#scan with or'd (`|`) subexpressions

Does the new Ruby regexp engine do this?

  irb(main):001:0> '1234'.scan(/(1)(2)|(3)(4)/)
  => [["1", "2", nil, nil], [nil, nil, "3", "4"]]
  irb(main):002:0>

Why would all the subexpressions be listed when there is an `|` (or) used? I
expected:

  => [["1", "2"], ["3", "4"]]

T.

Hi,

···

In message "Re: #scan with or'd (`|`) subexpressions." on Thu, 11 Nov 2004 23:29:58 +0900, "trans. (T. Onoma)" <transami@runbox.com> writes:

Does the new Ruby regexp engine do this?

irb(main):001:0> '1234'.scan(/(1)(2)|(3)(4)/)
=> [["1", "2", nil, nil], [nil, nil, "3", "4"]]
irb(main):002:0>

Why would all the subexpressions be listed when there is an `|` (or) used? I
expected:

=> [["1", "2"], ["3", "4"]]

You will never know which subexpression is matched, if you get your
expected result. Is there any reason /(1|3)(2|4)/ is not sufficient?

              matz.

>Does the new Ruby regexp engine do this?
>
> irb(main):001:0> '1234'.scan(/(1)(2)|(3)(4)/)
> => [["1", "2", nil, nil], [nil, nil, "3", "4"]]
> irb(main):002:0>
>
>Why would all the subexpressions be listed when there is an `|` (or) used? I
>expected:
>
> => [["1", "2"], ["3", "4"]]

You will never know which subexpression is matched, if you get your
expected result. Is there any reason /(1|3)(2|4)/ is not sufficient?

This matches 14 and 32 too. /(1(?=2)|3(?=4)(2|4)/ is better but more complex and generally hard to do.

Peter

Hi Matz,

Hi,

>Does the new Ruby regexp engine do this?
>
> irb(main):001:0> '1234'.scan(/(1)(2)|(3)(4)/)
> => [["1", "2", nil, nil], [nil, nil, "3", "4"]]
> irb(main):002:0>
>
>Why would all the subexpressions be listed when there is an `|` (or) used?
> I expected:
>
> => [["1", "2"], ["3", "4"]]

You will never know which subexpression is matched, if you get your
expected result.

Actually, trying to figure out which subexpression is matched is _exactly_ my
problem. I have a dozens of regexp in the form of:

  (#{spre})(#{start})(#{spost})(.*?)(#{epre})(#{end})(#{epost})

All of these are in an array (r) and strung together:
  
  re = Regexp.new( r.join('|') )

Then

  m =
  str.scan( re ) { m << $~ }

How do I know which array index (r[?]) produced the match?

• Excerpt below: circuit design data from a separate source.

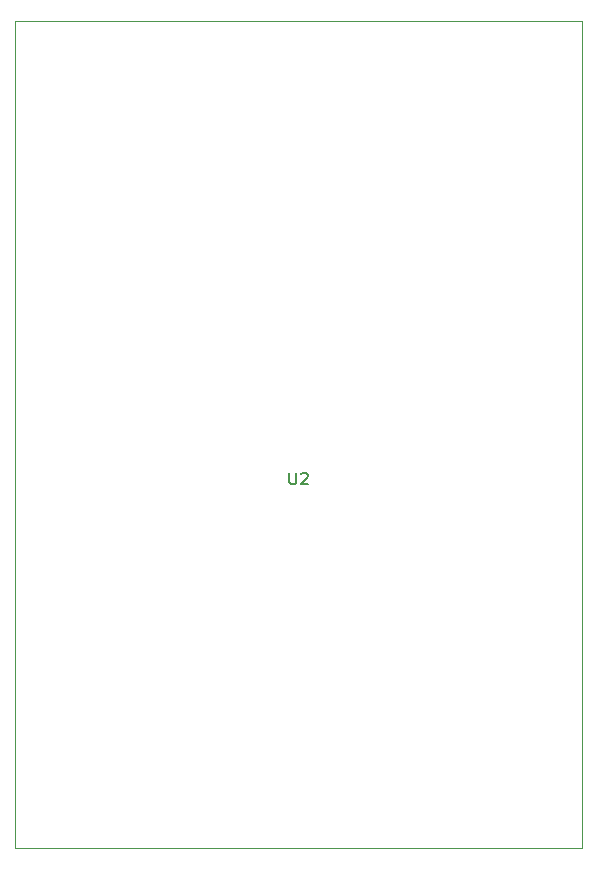
<source format=gbr>
G04 #@! TF.GenerationSoftware,KiCad,Pcbnew,(5.1.0)-1*
G04 #@! TF.CreationDate,2020-01-26T20:33:10+01:00*
G04 #@! TF.ProjectId,Huge7SegDisplay,48756765-3753-4656-9744-6973706c6179,rev?*
G04 #@! TF.SameCoordinates,Original*
G04 #@! TF.FileFunction,Legend,Top*
G04 #@! TF.FilePolarity,Positive*
%FSLAX46Y46*%
G04 Gerber Fmt 4.6, Leading zero omitted, Abs format (unit mm)*
G04 Created by KiCad (PCBNEW (5.1.0)-1) date 2020-01-26 20:33:10*
%MOMM*%
%LPD*%
G04 APERTURE LIST*
%ADD10C,0.120000*%
%ADD11C,0.150000*%
G04 APERTURE END LIST*
D10*
X77600000Y-131950000D02*
X125600000Y-131950000D01*
X125600000Y-131950000D02*
X125600000Y-61950000D01*
X125600000Y-61950000D02*
X77600000Y-61950000D01*
X77600000Y-61950000D02*
X77600000Y-131950000D01*
D11*
X100838095Y-100202380D02*
X100838095Y-101011904D01*
X100885714Y-101107142D01*
X100933333Y-101154761D01*
X101028571Y-101202380D01*
X101219047Y-101202380D01*
X101314285Y-101154761D01*
X101361904Y-101107142D01*
X101409523Y-101011904D01*
X101409523Y-100202380D01*
X101838095Y-100297619D02*
X101885714Y-100250000D01*
X101980952Y-100202380D01*
X102219047Y-100202380D01*
X102314285Y-100250000D01*
X102361904Y-100297619D01*
X102409523Y-100392857D01*
X102409523Y-100488095D01*
X102361904Y-100630952D01*
X101790476Y-101202380D01*
X102409523Y-101202380D01*
M02*

</source>
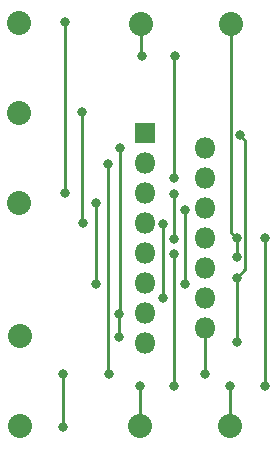
<source format=gbr>
%TF.GenerationSoftware,KiCad,Pcbnew,7.0.7*%
%TF.CreationDate,2024-04-29T21:33:31+09:00*%
%TF.ProjectId,l298n,6c323938-6e2e-46b6-9963-61645f706362,rev?*%
%TF.SameCoordinates,Original*%
%TF.FileFunction,Copper,L1,Top*%
%TF.FilePolarity,Positive*%
%FSLAX46Y46*%
G04 Gerber Fmt 4.6, Leading zero omitted, Abs format (unit mm)*
G04 Created by KiCad (PCBNEW 7.0.7) date 2024-04-29 21:33:31*
%MOMM*%
%LPD*%
G01*
G04 APERTURE LIST*
%TA.AperFunction,ComponentPad*%
%ADD10C,2.032000*%
%TD*%
%TA.AperFunction,ComponentPad*%
%ADD11R,1.800000X1.800000*%
%TD*%
%TA.AperFunction,ComponentPad*%
%ADD12O,1.800000X1.800000*%
%TD*%
%TA.AperFunction,ViaPad*%
%ADD13C,0.800000*%
%TD*%
%TA.AperFunction,Conductor*%
%ADD14C,0.250000*%
%TD*%
G04 APERTURE END LIST*
D10*
%TO.P,J4,1,1*%
%TO.N,/l298/OUT_A*%
X113089999Y-111163401D03*
%TO.P,J4,2,2*%
%TO.N,/l298/OUT_B*%
X113089999Y-118783401D03*
%TD*%
%TO.P,J3,3,3*%
%TO.N,/l298/IN1*%
X113010001Y-84606600D03*
%TO.P,J3,2,2*%
%TO.N,/l298/IN2*%
X113010001Y-92226600D03*
%TO.P,J3,1,1*%
%TO.N,/l298/Enable*%
X113010001Y-99846600D03*
%TD*%
%TO.P,J2,1,1*%
%TO.N,/l298/5V*%
X123275000Y-118740000D03*
%TO.P,J2,2,2*%
%TO.N,GND*%
X130895000Y-118740000D03*
%TD*%
%TO.P,J1,2,2*%
%TO.N,GND*%
X131008401Y-84750001D03*
%TO.P,J1,1,1*%
%TO.N,/l298/12V*%
X123388401Y-84750001D03*
%TD*%
D11*
%TO.P,U1,1,SENSE_A*%
%TO.N,/l298/SENSE*%
X123720000Y-93990000D03*
D12*
%TO.P,U1,2,OUT1*%
%TO.N,/l298/OUT_A*%
X128800000Y-95260000D03*
%TO.P,U1,3,OUT2*%
%TO.N,/l298/OUT_B*%
X123720000Y-96530000D03*
%TO.P,U1,4,Vs*%
%TO.N,/l298/12V*%
X128800000Y-97800000D03*
%TO.P,U1,5,IN1*%
%TO.N,/l298/IN1*%
X123720000Y-99070000D03*
%TO.P,U1,6,EnA*%
%TO.N,/l298/Enable*%
X128800000Y-100340000D03*
%TO.P,U1,7,IN2*%
%TO.N,/l298/IN2*%
X123720000Y-101610000D03*
%TO.P,U1,8,GND*%
%TO.N,GND*%
X128800000Y-102880000D03*
%TO.P,U1,9,Vss*%
%TO.N,/l298/5V*%
X123720000Y-104150000D03*
%TO.P,U1,10,IN3*%
%TO.N,/l298/IN1*%
X128800000Y-105420000D03*
%TO.P,U1,11,EnB*%
%TO.N,/l298/Enable*%
X123720000Y-106690000D03*
%TO.P,U1,12,IN4*%
%TO.N,/l298/IN2*%
X128800000Y-107960000D03*
%TO.P,U1,13,OUT3*%
%TO.N,/l298/OUT_A*%
X123720000Y-109230000D03*
%TO.P,U1,14,OUT4*%
%TO.N,/l298/OUT_B*%
X128800000Y-110500000D03*
%TO.P,U1,15,SENSE_B*%
%TO.N,/l298/SENSE*%
X123720000Y-111770000D03*
%TD*%
D13*
%TO.N,/l298/IN1*%
X126200000Y-102900000D03*
X126140000Y-99130000D03*
X116930000Y-99010000D03*
X116900000Y-84570000D03*
%TO.N,/l298/IN2*%
X125230000Y-107930000D03*
X125260000Y-101630000D03*
X118460000Y-101600000D03*
X118370000Y-92210000D03*
%TO.N,/l298/SENSE*%
X131732901Y-94140000D03*
X131460000Y-106185000D03*
X131530000Y-111640000D03*
%TO.N,/l298/Enable*%
X127120000Y-106740000D03*
X127120000Y-100470000D03*
X119570000Y-99890000D03*
X119570000Y-106740000D03*
%TO.N,GND*%
X131470000Y-102880000D03*
%TO.N,/l298/12V*%
X123430000Y-87400000D03*
X126180000Y-97800000D03*
X126220000Y-87460000D03*
%TO.N,GND*%
X131460000Y-104435000D03*
X133880000Y-102800000D03*
X133910000Y-115380000D03*
X130910000Y-115380000D03*
%TO.N,/l298/5V*%
X126200000Y-104180000D03*
X123300000Y-115350000D03*
X126200000Y-115410000D03*
%TO.N,/l298/OUT_A*%
X121610000Y-95260000D03*
X121520000Y-109310000D03*
X121490000Y-111210000D03*
%TO.N,/l298/OUT_B*%
X120630000Y-114370000D03*
X120600000Y-96560000D03*
X116780000Y-118860000D03*
X116750000Y-114370000D03*
X128770000Y-114370000D03*
%TD*%
D14*
%TO.N,/l298/IN1*%
X126140000Y-102840000D02*
X126200000Y-102900000D01*
X126140000Y-99130000D02*
X126140000Y-102840000D01*
X116900000Y-98980000D02*
X116930000Y-99010000D01*
X116900000Y-84570000D02*
X116900000Y-98980000D01*
%TO.N,/l298/IN2*%
X125260000Y-107900000D02*
X125230000Y-107930000D01*
X125260000Y-101630000D02*
X125260000Y-107900000D01*
X118370000Y-101510000D02*
X118460000Y-101600000D01*
X118370000Y-92210000D02*
X118370000Y-101510000D01*
%TO.N,/l298/SENSE*%
X131732901Y-94140000D02*
X132195000Y-94602099D01*
X132195000Y-94602099D02*
X132195000Y-105450000D01*
X132195000Y-105450000D02*
X131460000Y-106185000D01*
X131530000Y-106255000D02*
X131460000Y-106185000D01*
X131530000Y-111640000D02*
X131530000Y-106255000D01*
%TO.N,/l298/Enable*%
X127120000Y-106740000D02*
X127120000Y-100470000D01*
X119570000Y-99890000D02*
X119570000Y-106740000D01*
%TO.N,GND*%
X131008401Y-102418401D02*
X131470000Y-102880000D01*
X131008401Y-84750001D02*
X131008401Y-102418401D01*
%TO.N,/l298/12V*%
X123388401Y-87358401D02*
X123388401Y-84750001D01*
X123430000Y-87400000D02*
X123388401Y-87358401D01*
X126180000Y-87500000D02*
X126220000Y-87460000D01*
X126180000Y-97800000D02*
X126180000Y-87500000D01*
%TO.N,GND*%
X131470000Y-104425000D02*
X131460000Y-104435000D01*
X131470000Y-102880000D02*
X131470000Y-104425000D01*
X133910000Y-102830000D02*
X133880000Y-102800000D01*
X133910000Y-115380000D02*
X133910000Y-102830000D01*
X130895000Y-115395000D02*
X130910000Y-115380000D01*
X130895000Y-118740000D02*
X130895000Y-115395000D01*
%TO.N,/l298/5V*%
X126200000Y-115410000D02*
X126200000Y-104180000D01*
X123275000Y-115375000D02*
X123300000Y-115350000D01*
X123275000Y-118740000D02*
X123275000Y-115375000D01*
%TO.N,/l298/OUT_A*%
X121610000Y-95260000D02*
X121610000Y-109220000D01*
X121610000Y-109220000D02*
X121520000Y-109310000D01*
X121490000Y-109340000D02*
X121520000Y-109310000D01*
X121490000Y-111210000D02*
X121490000Y-109340000D01*
%TO.N,/l298/OUT_B*%
X120600000Y-114340000D02*
X120630000Y-114370000D01*
X120600000Y-96560000D02*
X120600000Y-114340000D01*
X128800000Y-114340000D02*
X128800000Y-110500000D01*
X128770000Y-114370000D02*
X128800000Y-114340000D01*
X116780000Y-114400000D02*
X116750000Y-114370000D01*
X116780000Y-118860000D02*
X116780000Y-114400000D01*
%TD*%
M02*

</source>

How does the
current behavior allow me to figure out which match?

Is there any reason /(1|3)(2|4)/ is not sufficient?

Hmm... well with a good bit of refactoring I might be able to do it this way.
Although some of my regexp's have zero-width look ahead and I suspect they
might be a problem here.

Thanks,
T.

···

On Thursday 11 November 2004 11:52 am, Yukihiro Matsumoto wrote:

In message "Re: #scan with or'd (`|`) subexpressions." > > on Thu, 11 Nov 2004 23:29:58 +0900, "trans. (T. Onoma)" <transami@runbox.com> writes:

This reminds me... when will Ruby support named subexpressions?
Oniguruma fully supports them now; but there doesn't appear to be a
way to access this in the ruby code.

thanks,
Mark

···

On Fri, 12 Nov 2004 01:52:00 +0900, Yukihiro Matsumoto <matz@ruby-lang.org> wrote:

Hi,

In message "Re: #scan with or'd (`|`) subexpressions." > on Thu, 11 Nov 2004 23:29:58 +0900, "trans. (T. Onoma)" <transami@runbox.com> writes:

>Does the new Ruby regexp engine do this?

>
> irb(main):001:0> '1234'.scan(/(1)(2)|(3)(4)/)
> => [["1", "2", nil, nil], [nil, nil, "3", "4"]]
> irb(main):002:0>
>
>Why would all the subexpressions be listed when there is an `|` (or) used? I
>expected:
>
> => [["1", "2"], ["3", "4"]]

You will never know which subexpression is matched, if you get your
expected result. Is there any reason /(1|3)(2|4)/ is not sufficient?